Permasalahan mengenai perkawinan hingga perceraian telah diatur dalam sebuah Undang-Undang Perkawinan maupun peraturan perundangan lainnya. Dimulai dari ditentukannya syarat yang menyertai suatu perkawinan sampai pada tata cara apabila kemudian terjadi perceraian/pemutusan perkawinan. Adanya berbagai ketentuan-ketentuan dalam peraturan perundangan menyangkut masalah perkawinan hingga perceraian mengandung maksud agar setiap orang yang akan mengikatkan diri dalam suatu perkawinan tidak hanya menganggap perkawinan sebagai suatu hubungan jasmaniah saja.

B.     RUMUSAN MASALAH

1.      Bagaimana penjelasa tentang Talak ?

2.      Bagaimana penjelasan tentang macam-macam talak ?


 

BAB II

PEMBAHASAN

 

A.    TALAK

      Talak  secara  bahasa  memiliki  pengertian  melepas  ikatan  dan memisahkan.[1]  Adapun secara istilah para ulama berbeda pendapat dalam memberikan definisinya. Dalam ensiklopedi Islam disebutkan bahwa menurut mazhab  Hanafi  dan  Hambali  talak  ialah  pelepasan  ikatan  perkawinan  secara langsung  atau  pelepasan  ikatan perkawinan  di masa  yang  akan  datang.  Secara langsung maksudnya adalah tanpa terkait dengan sesuatu dan hukumnya langsung berlaku ketika ucapan talak tersebut dinyatakan oleh suami. Sedangkan “di masa yang akan datang” maksudnya adalah berlakunya  hukum talak tersebut tertunda oleh  suatu  hal.[2]   Kemungkinan  talak  seperti  itu  adalah  talak  yang  dijatuhkan dengan syarat. Menurut mazhab Syafi’i talak ialah pelepasan akad nikah dengan lafal  talak  atau  yang  semakna  dengan  lafal  itu.[3]   Sedangkan  menurut  mazhab Maliki talak ialah suatu sifat hukum yang menyebabkan gugurnya kehalalan hubungan suami istri.

======

Permintaan A: Salin persis bagian teks tentang talak mulai dari "Permasalahan mengenai perkawinan" hingga dan termasuk "tentang Talak ?".
Permintaan B: Sebutkan semua mazhab yang definisi talaknya dikemukakan dalam teks tentang talak.

======

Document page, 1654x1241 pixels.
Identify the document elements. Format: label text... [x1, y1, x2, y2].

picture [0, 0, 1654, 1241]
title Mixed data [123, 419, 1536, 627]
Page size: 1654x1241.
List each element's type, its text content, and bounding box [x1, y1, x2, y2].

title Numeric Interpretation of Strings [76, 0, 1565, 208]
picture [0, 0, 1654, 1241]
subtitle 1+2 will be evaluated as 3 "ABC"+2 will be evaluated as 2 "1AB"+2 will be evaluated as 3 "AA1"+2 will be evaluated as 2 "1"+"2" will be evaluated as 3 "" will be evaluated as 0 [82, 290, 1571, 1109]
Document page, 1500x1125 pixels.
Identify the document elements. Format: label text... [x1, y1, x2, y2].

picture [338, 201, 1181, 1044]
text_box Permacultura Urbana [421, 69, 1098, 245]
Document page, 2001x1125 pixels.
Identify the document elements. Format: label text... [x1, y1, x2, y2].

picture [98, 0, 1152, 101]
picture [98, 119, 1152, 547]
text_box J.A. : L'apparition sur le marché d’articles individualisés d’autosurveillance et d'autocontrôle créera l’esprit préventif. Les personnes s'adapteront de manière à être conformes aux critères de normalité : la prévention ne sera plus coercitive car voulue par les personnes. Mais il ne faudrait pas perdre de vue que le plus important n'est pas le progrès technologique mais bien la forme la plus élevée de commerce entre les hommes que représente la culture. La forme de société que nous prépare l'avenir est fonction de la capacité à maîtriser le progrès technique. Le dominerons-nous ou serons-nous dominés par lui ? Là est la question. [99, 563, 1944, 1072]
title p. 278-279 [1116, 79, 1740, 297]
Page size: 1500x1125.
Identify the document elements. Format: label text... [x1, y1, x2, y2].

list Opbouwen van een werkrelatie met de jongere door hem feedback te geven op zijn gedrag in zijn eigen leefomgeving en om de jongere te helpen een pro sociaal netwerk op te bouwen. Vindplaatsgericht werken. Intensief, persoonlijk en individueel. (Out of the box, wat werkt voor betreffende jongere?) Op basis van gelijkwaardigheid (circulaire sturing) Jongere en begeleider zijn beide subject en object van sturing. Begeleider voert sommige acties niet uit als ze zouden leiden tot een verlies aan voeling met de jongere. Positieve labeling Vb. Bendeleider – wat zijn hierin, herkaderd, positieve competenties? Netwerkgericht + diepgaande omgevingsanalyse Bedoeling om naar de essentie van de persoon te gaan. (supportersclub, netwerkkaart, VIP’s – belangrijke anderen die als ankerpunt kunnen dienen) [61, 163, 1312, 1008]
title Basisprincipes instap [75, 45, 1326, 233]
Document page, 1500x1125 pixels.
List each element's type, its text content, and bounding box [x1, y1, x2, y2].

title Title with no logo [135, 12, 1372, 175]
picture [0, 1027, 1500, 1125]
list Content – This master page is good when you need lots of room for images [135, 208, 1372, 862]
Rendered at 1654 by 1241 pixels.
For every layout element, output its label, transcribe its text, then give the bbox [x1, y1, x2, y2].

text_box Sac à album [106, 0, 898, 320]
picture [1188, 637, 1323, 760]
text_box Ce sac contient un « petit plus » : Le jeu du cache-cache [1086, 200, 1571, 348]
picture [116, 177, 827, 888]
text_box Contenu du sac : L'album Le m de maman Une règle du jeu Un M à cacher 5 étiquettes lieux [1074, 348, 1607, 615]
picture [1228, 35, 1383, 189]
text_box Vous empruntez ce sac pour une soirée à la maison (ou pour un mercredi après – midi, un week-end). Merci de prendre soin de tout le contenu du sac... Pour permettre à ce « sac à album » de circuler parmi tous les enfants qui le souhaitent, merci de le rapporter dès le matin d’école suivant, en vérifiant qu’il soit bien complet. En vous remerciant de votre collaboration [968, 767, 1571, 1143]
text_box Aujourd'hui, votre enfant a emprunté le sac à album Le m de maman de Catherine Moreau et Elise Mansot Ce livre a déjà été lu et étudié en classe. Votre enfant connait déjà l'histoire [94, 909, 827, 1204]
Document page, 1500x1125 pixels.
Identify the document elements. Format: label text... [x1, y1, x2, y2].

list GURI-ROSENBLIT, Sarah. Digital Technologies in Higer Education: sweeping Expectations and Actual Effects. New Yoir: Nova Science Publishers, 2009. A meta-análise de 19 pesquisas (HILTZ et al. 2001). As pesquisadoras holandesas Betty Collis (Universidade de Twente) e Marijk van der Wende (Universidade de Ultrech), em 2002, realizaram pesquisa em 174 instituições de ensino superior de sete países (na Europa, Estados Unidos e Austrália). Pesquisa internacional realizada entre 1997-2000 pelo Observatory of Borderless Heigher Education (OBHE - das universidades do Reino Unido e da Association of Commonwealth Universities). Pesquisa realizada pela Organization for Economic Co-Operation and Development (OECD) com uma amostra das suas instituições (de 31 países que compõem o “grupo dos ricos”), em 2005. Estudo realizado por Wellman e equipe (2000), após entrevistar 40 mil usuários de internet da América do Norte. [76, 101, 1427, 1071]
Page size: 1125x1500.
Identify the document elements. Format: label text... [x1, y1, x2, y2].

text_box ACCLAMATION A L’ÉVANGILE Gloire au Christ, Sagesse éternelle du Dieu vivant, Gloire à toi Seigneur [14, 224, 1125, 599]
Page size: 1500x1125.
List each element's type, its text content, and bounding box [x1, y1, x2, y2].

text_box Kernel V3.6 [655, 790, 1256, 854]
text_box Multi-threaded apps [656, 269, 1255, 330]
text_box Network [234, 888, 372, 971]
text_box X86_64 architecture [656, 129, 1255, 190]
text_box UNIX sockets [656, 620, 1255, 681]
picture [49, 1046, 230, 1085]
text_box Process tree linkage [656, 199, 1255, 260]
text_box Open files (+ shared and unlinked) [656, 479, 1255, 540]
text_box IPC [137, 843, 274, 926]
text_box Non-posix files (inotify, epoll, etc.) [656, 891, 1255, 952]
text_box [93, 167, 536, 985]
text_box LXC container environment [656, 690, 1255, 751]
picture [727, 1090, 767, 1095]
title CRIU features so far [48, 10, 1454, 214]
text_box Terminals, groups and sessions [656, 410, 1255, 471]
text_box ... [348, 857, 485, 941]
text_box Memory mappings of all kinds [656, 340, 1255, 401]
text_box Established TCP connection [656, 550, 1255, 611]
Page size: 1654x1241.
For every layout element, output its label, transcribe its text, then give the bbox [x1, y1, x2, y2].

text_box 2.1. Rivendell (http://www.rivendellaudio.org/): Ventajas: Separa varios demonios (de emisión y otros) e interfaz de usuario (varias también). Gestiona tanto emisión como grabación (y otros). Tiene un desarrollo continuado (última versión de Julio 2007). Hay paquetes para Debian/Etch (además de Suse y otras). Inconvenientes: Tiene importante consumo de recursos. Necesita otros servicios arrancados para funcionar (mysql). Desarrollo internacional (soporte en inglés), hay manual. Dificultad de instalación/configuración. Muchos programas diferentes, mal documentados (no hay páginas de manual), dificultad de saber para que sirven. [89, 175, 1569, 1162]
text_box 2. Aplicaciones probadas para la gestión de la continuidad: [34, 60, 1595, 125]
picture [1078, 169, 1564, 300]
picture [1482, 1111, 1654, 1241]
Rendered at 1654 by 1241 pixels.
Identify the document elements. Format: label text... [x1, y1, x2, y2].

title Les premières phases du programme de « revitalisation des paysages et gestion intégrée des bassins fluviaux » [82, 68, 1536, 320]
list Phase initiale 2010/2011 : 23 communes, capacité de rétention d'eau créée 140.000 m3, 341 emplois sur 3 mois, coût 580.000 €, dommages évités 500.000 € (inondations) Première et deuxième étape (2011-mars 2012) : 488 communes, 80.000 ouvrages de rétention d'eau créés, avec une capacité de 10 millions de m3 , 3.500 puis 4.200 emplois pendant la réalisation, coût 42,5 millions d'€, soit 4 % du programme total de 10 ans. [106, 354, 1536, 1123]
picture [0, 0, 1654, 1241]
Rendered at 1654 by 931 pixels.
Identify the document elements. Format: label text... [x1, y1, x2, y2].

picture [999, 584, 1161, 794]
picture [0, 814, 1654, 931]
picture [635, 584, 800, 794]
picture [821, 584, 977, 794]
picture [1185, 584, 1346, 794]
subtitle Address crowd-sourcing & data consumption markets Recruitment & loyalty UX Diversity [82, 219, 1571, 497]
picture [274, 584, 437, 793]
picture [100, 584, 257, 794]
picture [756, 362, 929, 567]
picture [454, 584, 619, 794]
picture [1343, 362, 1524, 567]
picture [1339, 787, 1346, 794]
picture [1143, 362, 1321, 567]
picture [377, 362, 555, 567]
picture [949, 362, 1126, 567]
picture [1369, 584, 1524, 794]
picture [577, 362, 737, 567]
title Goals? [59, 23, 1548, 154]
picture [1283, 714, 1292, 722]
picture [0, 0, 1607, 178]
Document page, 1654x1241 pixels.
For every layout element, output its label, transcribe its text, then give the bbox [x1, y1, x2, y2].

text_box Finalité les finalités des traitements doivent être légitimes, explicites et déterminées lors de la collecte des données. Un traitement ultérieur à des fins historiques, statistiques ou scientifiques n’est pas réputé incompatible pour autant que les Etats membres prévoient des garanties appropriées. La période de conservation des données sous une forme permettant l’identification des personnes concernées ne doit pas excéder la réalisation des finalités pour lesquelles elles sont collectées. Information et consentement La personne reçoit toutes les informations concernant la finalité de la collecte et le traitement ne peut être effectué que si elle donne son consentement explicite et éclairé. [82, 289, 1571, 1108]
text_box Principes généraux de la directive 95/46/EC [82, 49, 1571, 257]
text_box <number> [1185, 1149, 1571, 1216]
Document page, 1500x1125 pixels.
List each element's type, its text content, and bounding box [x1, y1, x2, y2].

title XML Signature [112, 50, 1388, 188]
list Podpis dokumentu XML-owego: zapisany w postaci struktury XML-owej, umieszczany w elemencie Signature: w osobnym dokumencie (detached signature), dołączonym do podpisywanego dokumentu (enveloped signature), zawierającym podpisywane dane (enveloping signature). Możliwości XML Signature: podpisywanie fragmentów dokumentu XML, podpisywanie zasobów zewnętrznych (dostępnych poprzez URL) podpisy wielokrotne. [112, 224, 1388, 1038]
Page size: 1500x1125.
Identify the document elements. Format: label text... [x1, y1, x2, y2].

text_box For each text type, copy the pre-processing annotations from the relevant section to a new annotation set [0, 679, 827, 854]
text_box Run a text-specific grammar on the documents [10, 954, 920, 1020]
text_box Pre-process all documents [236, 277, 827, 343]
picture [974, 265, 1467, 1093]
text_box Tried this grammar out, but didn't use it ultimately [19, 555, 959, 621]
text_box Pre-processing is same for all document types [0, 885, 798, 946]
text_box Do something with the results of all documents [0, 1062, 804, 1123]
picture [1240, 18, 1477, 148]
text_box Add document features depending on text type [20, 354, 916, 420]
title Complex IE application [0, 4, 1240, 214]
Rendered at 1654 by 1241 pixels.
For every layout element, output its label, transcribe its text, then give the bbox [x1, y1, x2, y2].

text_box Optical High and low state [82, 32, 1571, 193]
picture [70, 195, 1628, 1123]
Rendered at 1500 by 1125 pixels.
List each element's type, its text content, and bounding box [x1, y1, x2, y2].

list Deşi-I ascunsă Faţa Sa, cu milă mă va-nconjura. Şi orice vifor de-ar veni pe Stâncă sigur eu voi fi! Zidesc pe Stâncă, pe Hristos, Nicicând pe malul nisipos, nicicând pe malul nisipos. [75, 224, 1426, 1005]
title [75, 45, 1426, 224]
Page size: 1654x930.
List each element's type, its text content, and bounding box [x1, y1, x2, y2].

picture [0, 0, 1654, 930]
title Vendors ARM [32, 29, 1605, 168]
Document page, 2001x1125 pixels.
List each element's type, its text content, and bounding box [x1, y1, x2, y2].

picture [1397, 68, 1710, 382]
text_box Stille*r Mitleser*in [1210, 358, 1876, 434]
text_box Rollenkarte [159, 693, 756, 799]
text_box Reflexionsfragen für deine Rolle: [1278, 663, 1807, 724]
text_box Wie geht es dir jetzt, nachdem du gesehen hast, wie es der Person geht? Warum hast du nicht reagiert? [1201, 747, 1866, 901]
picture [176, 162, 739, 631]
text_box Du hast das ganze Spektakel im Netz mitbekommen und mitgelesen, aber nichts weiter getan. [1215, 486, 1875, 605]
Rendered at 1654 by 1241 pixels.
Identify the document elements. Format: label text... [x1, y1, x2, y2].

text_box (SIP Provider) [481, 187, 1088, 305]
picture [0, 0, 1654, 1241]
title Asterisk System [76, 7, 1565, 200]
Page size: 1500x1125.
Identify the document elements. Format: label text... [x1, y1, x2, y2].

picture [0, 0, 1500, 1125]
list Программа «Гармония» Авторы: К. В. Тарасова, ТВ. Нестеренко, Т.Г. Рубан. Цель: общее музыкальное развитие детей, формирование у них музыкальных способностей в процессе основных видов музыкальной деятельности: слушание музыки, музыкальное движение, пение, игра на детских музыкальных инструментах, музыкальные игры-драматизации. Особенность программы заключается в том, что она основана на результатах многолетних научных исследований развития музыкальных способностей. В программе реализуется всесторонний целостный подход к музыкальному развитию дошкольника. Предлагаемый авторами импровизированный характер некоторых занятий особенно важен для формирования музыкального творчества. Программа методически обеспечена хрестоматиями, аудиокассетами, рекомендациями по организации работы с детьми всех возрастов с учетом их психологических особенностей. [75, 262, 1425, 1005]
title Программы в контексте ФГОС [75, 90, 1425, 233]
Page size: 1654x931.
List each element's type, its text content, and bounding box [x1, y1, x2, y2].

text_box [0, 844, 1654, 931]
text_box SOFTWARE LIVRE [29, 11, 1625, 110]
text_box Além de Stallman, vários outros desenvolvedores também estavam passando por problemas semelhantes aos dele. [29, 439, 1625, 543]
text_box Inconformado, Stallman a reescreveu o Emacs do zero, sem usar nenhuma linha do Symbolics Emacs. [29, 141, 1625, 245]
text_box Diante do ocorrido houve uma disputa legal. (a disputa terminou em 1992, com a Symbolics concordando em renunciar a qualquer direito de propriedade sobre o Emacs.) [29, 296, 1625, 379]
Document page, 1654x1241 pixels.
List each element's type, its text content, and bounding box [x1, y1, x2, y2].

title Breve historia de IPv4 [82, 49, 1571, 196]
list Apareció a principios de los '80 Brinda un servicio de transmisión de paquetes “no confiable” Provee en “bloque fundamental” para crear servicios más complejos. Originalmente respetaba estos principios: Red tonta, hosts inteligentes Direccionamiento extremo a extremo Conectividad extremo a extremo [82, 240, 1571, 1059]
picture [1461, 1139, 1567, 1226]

======

Hasil A:
Permasalahan mengenai perkawinan hingga perceraian telah diatur dalam sebuah Undang-Undang Perkawinan maupun peraturan perundangan lainnya. Dimulai dari ditentukannya syarat yang menyertai suatu perkawinan sampai pada tata cara apabila kemudian terjadi perceraian/pemutusan perkawinan. Adanya berbagai ketentuan-ketentuan dalam peraturan perundangan menyangkut masalah perkawinan hingga perceraian mengandung maksud agar setiap orang yang akan mengikatkan diri dalam suatu perkawinan tidak hanya menganggap perkawinan sebagai suatu hubungan jasmaniah saja.

B.     RUMUSAN MASALAH

1.      Bagaimana penjelasa tentang Talak ?

Hasil B: Hanafi, Hambali, Syafi’i, Maliki